§ Instructions to follow:
Using the data below, return the stretch from the line that contains "X157607238Y-85768380D01*" through the line that contains "X159083428Y-85768380D01*", both included, exactly as it stands and nothing beyond it.

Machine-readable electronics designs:

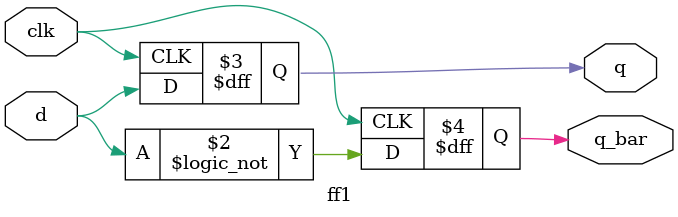
<source format=v>
module ff1 (d,clk,q,q_bar);
  input d,clk;
  output q,q_bar;
  reg q,q_bar;
  always @ (posedge clk) begin
    q <= #1 d;
    q_bar <= #1 !d;
  end
endmodule // 

</source>
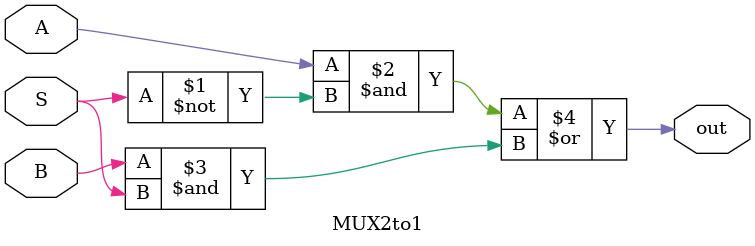
<source format=v>
`timescale 1ns / 1ps


module MUX2to1(input A, B, S, output out);
    assign out = (A&~S)|(B&S);
endmodule

</source>
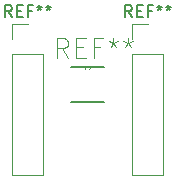
<source format=gbr>
G04 #@! TF.GenerationSoftware,KiCad,Pcbnew,(5.1.5-0-10_14)*
G04 #@! TF.CreationDate,2020-05-09T22:59:04-06:00*
G04 #@! TF.ProjectId,HVSSOP-8,48565353-4f50-42d3-982e-6b696361645f,rev?*
G04 #@! TF.SameCoordinates,Original*
G04 #@! TF.FileFunction,Legend,Top*
G04 #@! TF.FilePolarity,Positive*
%FSLAX46Y46*%
G04 Gerber Fmt 4.6, Leading zero omitted, Abs format (unit mm)*
G04 Created by KiCad (PCBNEW (5.1.5-0-10_14)) date 2020-05-09 22:59:04*
%MOMM*%
%LPD*%
G04 APERTURE LIST*
%ADD10C,0.120000*%
%ADD11C,0.100000*%
%ADD12C,0.152400*%
%ADD13C,0.150000*%
%ADD14C,0.015000*%
G04 APERTURE END LIST*
D10*
X158182000Y-87316000D02*
X159512000Y-87316000D01*
X158182000Y-88646000D02*
X158182000Y-87316000D01*
X158182000Y-89916000D02*
X160842000Y-89916000D01*
X160842000Y-89916000D02*
X160842000Y-100136000D01*
X158182000Y-89916000D02*
X158182000Y-100136000D01*
X158182000Y-100136000D02*
X160842000Y-100136000D01*
X148022000Y-87316000D02*
X149352000Y-87316000D01*
X148022000Y-88646000D02*
X148022000Y-87316000D01*
X148022000Y-89916000D02*
X150682000Y-89916000D01*
X150682000Y-89916000D02*
X150682000Y-100136000D01*
X148022000Y-89916000D02*
X148022000Y-100136000D01*
X148022000Y-100136000D02*
X150682000Y-100136000D01*
D11*
X154254200Y-91186001D02*
G75*
G02X154127200Y-90957400I170850J244495D01*
G01*
X154736799Y-90957400D02*
G75*
G02X154609800Y-91186000I-297849J15894D01*
G01*
D12*
X154127200Y-90957400D02*
X153060400Y-90957400D01*
X154736800Y-90957400D02*
X154127200Y-90957400D01*
X155803600Y-90957400D02*
X154736800Y-90957400D01*
X153060400Y-93954600D02*
X155803600Y-93954600D01*
D13*
X158178666Y-86768380D02*
X157845333Y-86292190D01*
X157607238Y-86768380D02*
X157607238Y-85768380D01*
X157988190Y-85768380D01*
X158083428Y-85816000D01*
X158131047Y-85863619D01*
X158178666Y-85958857D01*
X158178666Y-86101714D01*
X158131047Y-86196952D01*
X158083428Y-86244571D01*
X157988190Y-86292190D01*
X157607238Y-86292190D01*
X158607238Y-86244571D02*
X158940571Y-86244571D01*
X159083428Y-86768380D02*
X158607238Y-86768380D01*
X158607238Y-85768380D01*
X159083428Y-85768380D01*
X159845333Y-86244571D02*
X159512000Y-86244571D01*
X159512000Y-86768380D02*
X159512000Y-85768380D01*
X159988190Y-85768380D01*
X160512000Y-85768380D02*
X160512000Y-86006476D01*
X160273904Y-85911238D02*
X160512000Y-86006476D01*
X160750095Y-85911238D01*
X160369142Y-86196952D02*
X160512000Y-86006476D01*
X160654857Y-86196952D01*
X161273904Y-85768380D02*
X161273904Y-86006476D01*
X161035809Y-85911238D02*
X161273904Y-86006476D01*
X161512000Y-85911238D01*
X161131047Y-86196952D02*
X161273904Y-86006476D01*
X161416761Y-86196952D01*
X148018666Y-86768380D02*
X147685333Y-86292190D01*
X147447238Y-86768380D02*
X147447238Y-85768380D01*
X147828190Y-85768380D01*
X147923428Y-85816000D01*
X147971047Y-85863619D01*
X148018666Y-85958857D01*
X148018666Y-86101714D01*
X147971047Y-86196952D01*
X147923428Y-86244571D01*
X147828190Y-86292190D01*
X147447238Y-86292190D01*
X148447238Y-86244571D02*
X148780571Y-86244571D01*
X148923428Y-86768380D02*
X148447238Y-86768380D01*
X148447238Y-85768380D01*
X148923428Y-85768380D01*
X149685333Y-86244571D02*
X149352000Y-86244571D01*
X149352000Y-86768380D02*
X149352000Y-85768380D01*
X149828190Y-85768380D01*
X150352000Y-85768380D02*
X150352000Y-86006476D01*
X150113904Y-85911238D02*
X150352000Y-86006476D01*
X150590095Y-85911238D01*
X150209142Y-86196952D02*
X150352000Y-86006476D01*
X150494857Y-86196952D01*
X151113904Y-85768380D02*
X151113904Y-86006476D01*
X150875809Y-85911238D02*
X151113904Y-86006476D01*
X151352000Y-85911238D01*
X150971047Y-86196952D02*
X151113904Y-86006476D01*
X151256761Y-86196952D01*
D14*
X152777031Y-90198375D02*
X152229800Y-89416617D01*
X151838920Y-90198375D02*
X151838920Y-88556682D01*
X152464327Y-88556682D01*
X152620679Y-88634858D01*
X152698855Y-88713034D01*
X152777031Y-88869386D01*
X152777031Y-89103913D01*
X152698855Y-89260265D01*
X152620679Y-89338441D01*
X152464327Y-89416617D01*
X151838920Y-89416617D01*
X153480613Y-89338441D02*
X154027844Y-89338441D01*
X154262372Y-90198375D02*
X153480613Y-90198375D01*
X153480613Y-88556682D01*
X154262372Y-88556682D01*
X155513186Y-89338441D02*
X154965955Y-89338441D01*
X154965955Y-90198375D02*
X154965955Y-88556682D01*
X155747713Y-88556682D01*
X156607648Y-88556682D02*
X156607648Y-88947561D01*
X156216768Y-88791210D02*
X156607648Y-88947561D01*
X156998527Y-88791210D01*
X156373120Y-89260265D02*
X156607648Y-88947561D01*
X156842175Y-89260265D01*
X157858461Y-88556682D02*
X157858461Y-88947561D01*
X157467582Y-88791210D02*
X157858461Y-88947561D01*
X158249341Y-88791210D01*
X157623934Y-89260265D02*
X157858461Y-88947561D01*
X158092989Y-89260265D01*
M02*

</source>
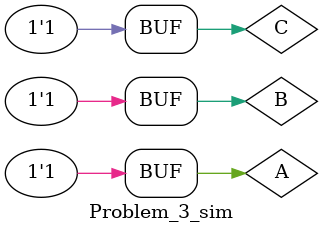
<source format=v>
`timescale 1ns / 1ps


module Problem_3_sim( );
    reg A;
    reg B;
    reg C;
    wire X;
    wire Y;

    Problem_3 UUT(.A(A), .B(B), .C(C), .X(X), .Y(Y) );
    
    initial begin
    A = 0;
    B = 0;
    C = 0;
    #10;

    C = 1;
    #10;
    
    B = 1;
    C = 0;
    #10;
    
    C = 1;
    #10;
    
    
    A = 1;
    B = 0;
    C = 0;
    #10;
    
    C = 1;
    #10;
    
    
    B = 1;
    C = 0;
    #10;
    
    C = 1;
    #10;

    end
endmodule

</source>
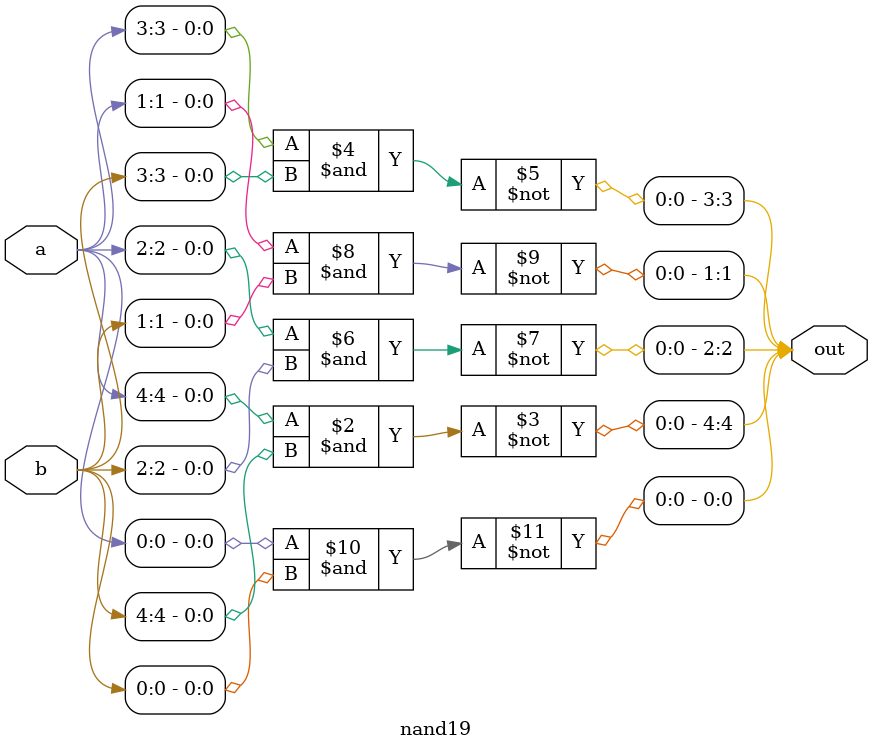
<source format=v>
module nand19 (
    input wire [4:0] a,
    input wire [4:0] b,
    output reg [4:0] out
);

always @(*) begin
    out[4] = ~(a[4] & b[4]);

    out[3] = ~(a[3] & b[3]);
    out[2] = ~(a[2] & b[2]);
    out[1] = ~(a[1] & b[1]);
    out[0] = ~(a[0] & b[0]);

end


endmodule
</source>
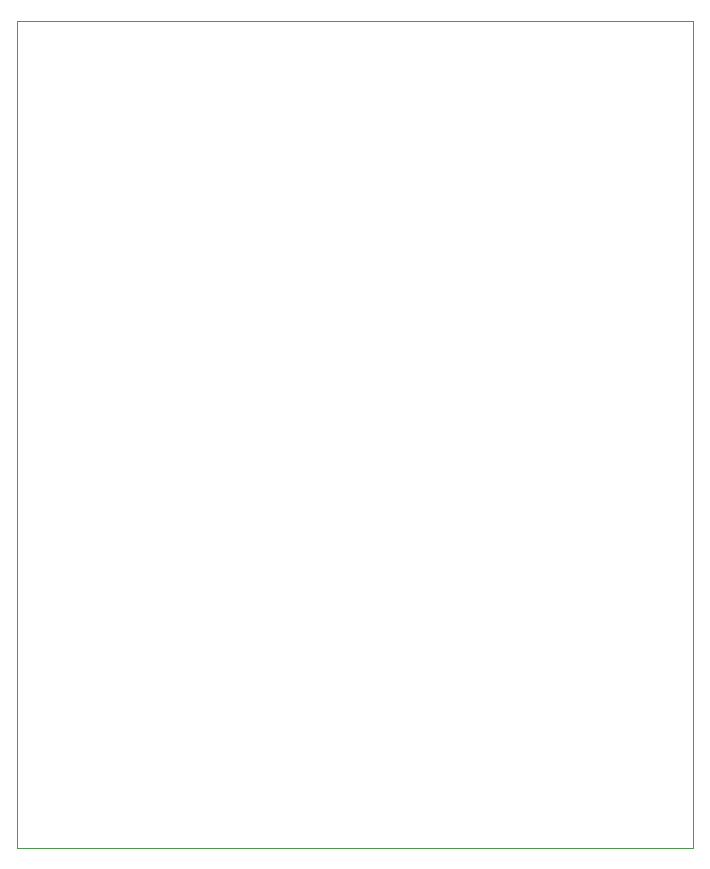
<source format=gbr>
%TF.GenerationSoftware,KiCad,Pcbnew,8.0.4*%
%TF.CreationDate,2024-11-14T19:13:44-05:00*%
%TF.ProjectId,ADS1299_Breakout_Board,41445331-3239-4395-9f42-7265616b6f75,rev?*%
%TF.SameCoordinates,Original*%
%TF.FileFunction,Profile,NP*%
%FSLAX46Y46*%
G04 Gerber Fmt 4.6, Leading zero omitted, Abs format (unit mm)*
G04 Created by KiCad (PCBNEW 8.0.4) date 2024-11-14 19:13:44*
%MOMM*%
%LPD*%
G01*
G04 APERTURE LIST*
%TA.AperFunction,Profile*%
%ADD10C,0.050000*%
%TD*%
G04 APERTURE END LIST*
D10*
X128800000Y-45000000D02*
X186000000Y-45000000D01*
X186000000Y-115000000D01*
X128800000Y-115000000D01*
X128800000Y-45000000D01*
M02*

</source>
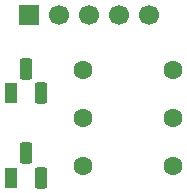
<source format=gbr>
%TF.GenerationSoftware,KiCad,Pcbnew,9.0.2*%
%TF.CreationDate,2025-07-02T14:59:06-07:00*%
%TF.ProjectId,Blinky,426c696e-6b79-42e6-9b69-6361645f7063,rev?*%
%TF.SameCoordinates,Original*%
%TF.FileFunction,Soldermask,Bot*%
%TF.FilePolarity,Negative*%
%FSLAX46Y46*%
G04 Gerber Fmt 4.6, Leading zero omitted, Abs format (unit mm)*
G04 Created by KiCad (PCBNEW 9.0.2) date 2025-07-02 14:59:06*
%MOMM*%
%LPD*%
G01*
G04 APERTURE LIST*
G04 Aperture macros list*
%AMRoundRect*
0 Rectangle with rounded corners*
0 $1 Rounding radius*
0 $2 $3 $4 $5 $6 $7 $8 $9 X,Y pos of 4 corners*
0 Add a 4 corners polygon primitive as box body*
4,1,4,$2,$3,$4,$5,$6,$7,$8,$9,$2,$3,0*
0 Add four circle primitives for the rounded corners*
1,1,$1+$1,$2,$3*
1,1,$1+$1,$4,$5*
1,1,$1+$1,$6,$7*
1,1,$1+$1,$8,$9*
0 Add four rect primitives between the rounded corners*
20,1,$1+$1,$2,$3,$4,$5,0*
20,1,$1+$1,$4,$5,$6,$7,0*
20,1,$1+$1,$6,$7,$8,$9,0*
20,1,$1+$1,$8,$9,$2,$3,0*%
G04 Aperture macros list end*
%ADD10R,1.100000X1.800000*%
%ADD11RoundRect,0.275000X-0.275000X-0.625000X0.275000X-0.625000X0.275000X0.625000X-0.275000X0.625000X0*%
%ADD12C,1.600000*%
%ADD13R,1.700000X1.700000*%
%ADD14C,1.700000*%
G04 APERTURE END LIST*
D10*
%TO.C,Q1*%
X111180000Y-92850000D03*
D11*
X112450000Y-90780000D03*
X113720000Y-92850000D03*
%TD*%
D12*
%TO.C,R3*%
X117280000Y-99000000D03*
X124900000Y-99000000D03*
%TD*%
D10*
%TO.C,Q2*%
X111180000Y-100000000D03*
D11*
X112450000Y-97930000D03*
X113720000Y-100000000D03*
%TD*%
D13*
%TO.C,J1*%
X112720000Y-86200000D03*
D14*
X115260000Y-86200000D03*
X117800000Y-86200000D03*
X120340000Y-86200000D03*
X122880000Y-86200000D03*
%TD*%
D12*
%TO.C,R1*%
X117280000Y-90900000D03*
X124900000Y-90900000D03*
%TD*%
%TO.C,R2*%
X117280000Y-94950000D03*
X124900000Y-94950000D03*
%TD*%
M02*

</source>
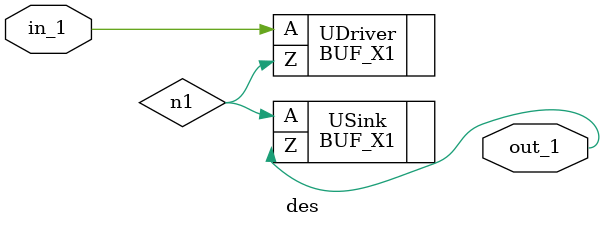
<source format=v>

module des ( in_1, out_1);
  input in_1;
  output out_1;
  wire n1;

  BUF_X1 UDriver ( .A(in_1), .Z(n1) );
  BUF_X1 USink ( .A(n1), .Z(out_1) );

endmodule


</source>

§ The completed task:
X157607238Y-85768380D01*
X157988190Y-85768380D01*
X158083428Y-85816000D01*
X158131047Y-85863619D01*
X158178666Y-85958857D01*
X158178666Y-86101714D01*
X158131047Y-86196952D01*
X158083428Y-86244571D01*
X157988190Y-86292190D01*
X157607238Y-86292190D01*
X158607238Y-86244571D02*
X158940571Y-86244571D01*
X159083428Y-86768380D02*
X158607238Y-86768380D01*
X158607238Y-85768380D01*
X159083428Y-85768380D01*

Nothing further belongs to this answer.